Text passage:

#####

G.T. International Tower is an office skyscraper located in Makati, Philippines. The "G.T." in the name stands for George Ty, the building's owner and chairman of the Metrobank Group. Standing at , it is currently the 10th-tallest building in the country and Metro Manila as well. The building has 47 floors above ground, and 5 basement levels for parking.

On 29 January 2019, French urban climber Alain Robert climbed the building and was arrested upon finishing his descent.

Design and Construction
The G.T. International Tower was developed by Federal Land, Inc., the real estate arm of the Metrobank Group. The building's design was made by local architectural firms GF & Partners Architects and Gozar Planners Philippines, in cooperation with renowned international architectural firm Kohn Pedersen Fox Associates as its design consultant. Structural design was provided by Aromin & Sy + Associates, while the general contractor for the project was CIWIConstruction.

The tower is crowned with a 10-storey vertical fin. This fin marks its presence in the Makati skyline and provides a visual signature at the towers crown. Although the G.T. International Tower opened in 2001, it was not formally inaugurated until 2004.

#####

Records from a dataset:
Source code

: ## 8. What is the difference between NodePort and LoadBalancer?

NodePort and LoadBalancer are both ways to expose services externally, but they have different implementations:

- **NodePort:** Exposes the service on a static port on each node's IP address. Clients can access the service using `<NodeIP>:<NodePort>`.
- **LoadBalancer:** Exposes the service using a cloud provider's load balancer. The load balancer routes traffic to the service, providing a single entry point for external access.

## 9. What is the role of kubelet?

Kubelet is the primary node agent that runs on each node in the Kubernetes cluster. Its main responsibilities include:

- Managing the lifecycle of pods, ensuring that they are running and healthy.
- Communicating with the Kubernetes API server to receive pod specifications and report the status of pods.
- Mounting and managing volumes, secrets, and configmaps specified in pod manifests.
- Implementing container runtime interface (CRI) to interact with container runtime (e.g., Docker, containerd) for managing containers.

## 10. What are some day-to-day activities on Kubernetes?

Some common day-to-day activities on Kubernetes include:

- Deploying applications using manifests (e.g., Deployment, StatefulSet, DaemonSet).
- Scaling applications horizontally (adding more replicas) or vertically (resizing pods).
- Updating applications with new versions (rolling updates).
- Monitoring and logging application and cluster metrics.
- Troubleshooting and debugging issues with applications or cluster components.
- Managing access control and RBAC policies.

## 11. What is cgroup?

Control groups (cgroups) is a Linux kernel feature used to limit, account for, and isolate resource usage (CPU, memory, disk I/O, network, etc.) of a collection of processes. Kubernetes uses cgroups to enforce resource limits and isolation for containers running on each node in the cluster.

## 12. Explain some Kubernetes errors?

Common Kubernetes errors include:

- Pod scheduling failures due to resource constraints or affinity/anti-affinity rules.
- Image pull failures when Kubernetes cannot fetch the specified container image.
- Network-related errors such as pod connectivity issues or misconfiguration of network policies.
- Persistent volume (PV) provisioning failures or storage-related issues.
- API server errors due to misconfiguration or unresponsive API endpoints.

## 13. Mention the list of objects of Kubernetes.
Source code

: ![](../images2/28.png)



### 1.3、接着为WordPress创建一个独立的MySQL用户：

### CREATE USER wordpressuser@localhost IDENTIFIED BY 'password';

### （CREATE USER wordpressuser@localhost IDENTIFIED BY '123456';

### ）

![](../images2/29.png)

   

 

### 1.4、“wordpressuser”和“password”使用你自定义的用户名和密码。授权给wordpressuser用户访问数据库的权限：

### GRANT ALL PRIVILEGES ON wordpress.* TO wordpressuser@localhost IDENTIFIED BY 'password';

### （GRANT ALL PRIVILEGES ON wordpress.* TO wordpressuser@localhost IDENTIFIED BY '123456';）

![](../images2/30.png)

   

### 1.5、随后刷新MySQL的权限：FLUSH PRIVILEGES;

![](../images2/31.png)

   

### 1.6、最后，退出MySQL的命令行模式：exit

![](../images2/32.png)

#####

Work order 1:
In the G.T. International Tower text, what crowns the tower?
Work order 2:
Copy out the part of the G.T. International Tower text starting at "Design and Construction" and ending at "project was CIWIConstruction.".
Work order 3:
Carry the G.T. International Tower text forward, picking up right after its final sentence.
The records were drawn from a separate source.

Written answer 1:
A 10-storey vertical fin.

Written answer 2:
Design and Construction
The G.T. International Tower was developed by Federal Land, Inc., the real estate arm of the Metrobank Group. The building's design was made by local architectural firms GF & Partners Architects and Gozar Planners Philippines, in cooperation with renowned international architectural firm Kohn Pedersen Fox Associates as its design consultant. Structural design was provided by Aromin & Sy + Associates, while the general contractor for the project was CIWIConstruction.

Written answer 3:
Location
The building is located at the corner of Ayala Avenue and H.V. Dela Costa Street at Salcedo Village in Makati. It is also adjacent to the headquarters of BDO, a rival bank of Metrobank which is the main asset of the building's owner George Ty. It is situated near the entrance of the Makati Central Business District from Gil Puyat Avenue. It is a walking distance from most of Makati's other major office and residential buildings, including the second tallest building in the country, the PBCom Tower, and is easily accessible by public transport along Ayala Avenue.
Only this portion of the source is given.